The XPath normalize-space() function can be used on plain literals, but there
are issues to discuss for XML 
Literals, as per Ivan's point:

http://lists.w3.org/Archives/Public/public-rdf-in-xhtml-tf/2007Oct/0173.html
Related emails:
  1. ISSUE-63: White-Space Canonicalization of XML Literals (from dean+cgi@w3.org on 2007-11-09)

Related notes:

2008-02-19: 2008-02-14 [RRS] http://www.w3.org/2008/02/14-rdfa-minutes.html RESOLUTION: RDFa will state that whitespace is preserved and note that some implementations might not behave this way

2008-02-19: Manu tested several Javascript implementations for XML Literal and reported his results in http://lists.w3.org/Archives/Public/public-rdf-in-xhtml-tf/2007Nov/0022.html [[ In short - Firefox's implementation allows you to retrieve the original whitespace and line breaks using Javascript. IE7 does not. IE7 normalizes all of the whitespace before inserting it into the DOM, which means that Javascript does not have access to the original text in the XHTML file. ]]

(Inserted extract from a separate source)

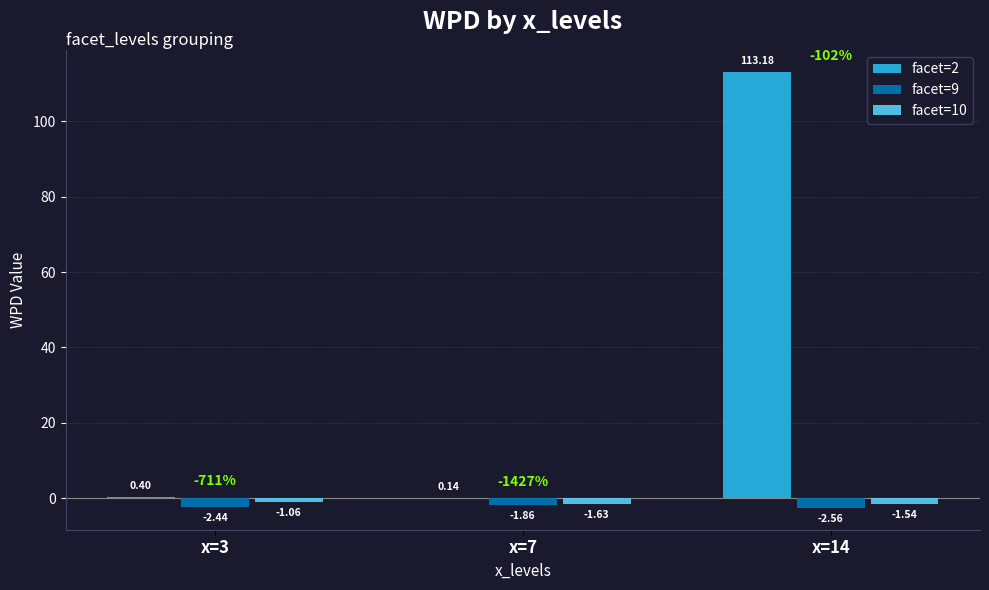

Between x=3 and x=7, which series saw the biggest shift?

facet=9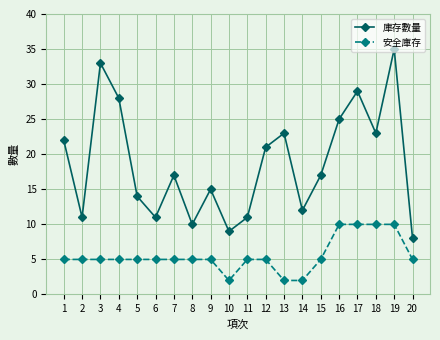

List the series in order of their overall mean, lowest first.

安全庫存, 庫存數量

2008-02-19: [RRS] Niklas Lindström followed up Manu's tests in IE7 in more detail and reported in http://lists.w3.org/Archives/Public/public-rdf-in-xhtml-tf/2007Nov/0027.html [[ I just did these quick tests in case the capabilities of IE7 is what would put an end to any hope of keeping non-canonicalized XMLLiterals. There seems to be some possibilities, but perhaps not stable enough? So if nothing else, it should be noted that requiring normalized space from RDFa parsers in such a case would require manual processing (DOM walking + normalizing) in some (at least non-XHTML-aware..) client implementations. ]]

2008-02-19: [2007-11-15] telecon discussion record in http://www.w3.org/2007/11/15-rdfa-minutes.html#item04 - RESOLVED plain literals are normalized using XPath normalized-space ... [[ Ben: for XMLLiterals, I'd like us to preserve them if we can ... but if browsers do canonicalize, I think we have to allow it ... I don't expect canonicalization to change how the literal is rendered ... conclusion; we'll normalize plain literals and element content but not normalize @content value except perhaps for special rule about leading newlines depending on what browsers do ]]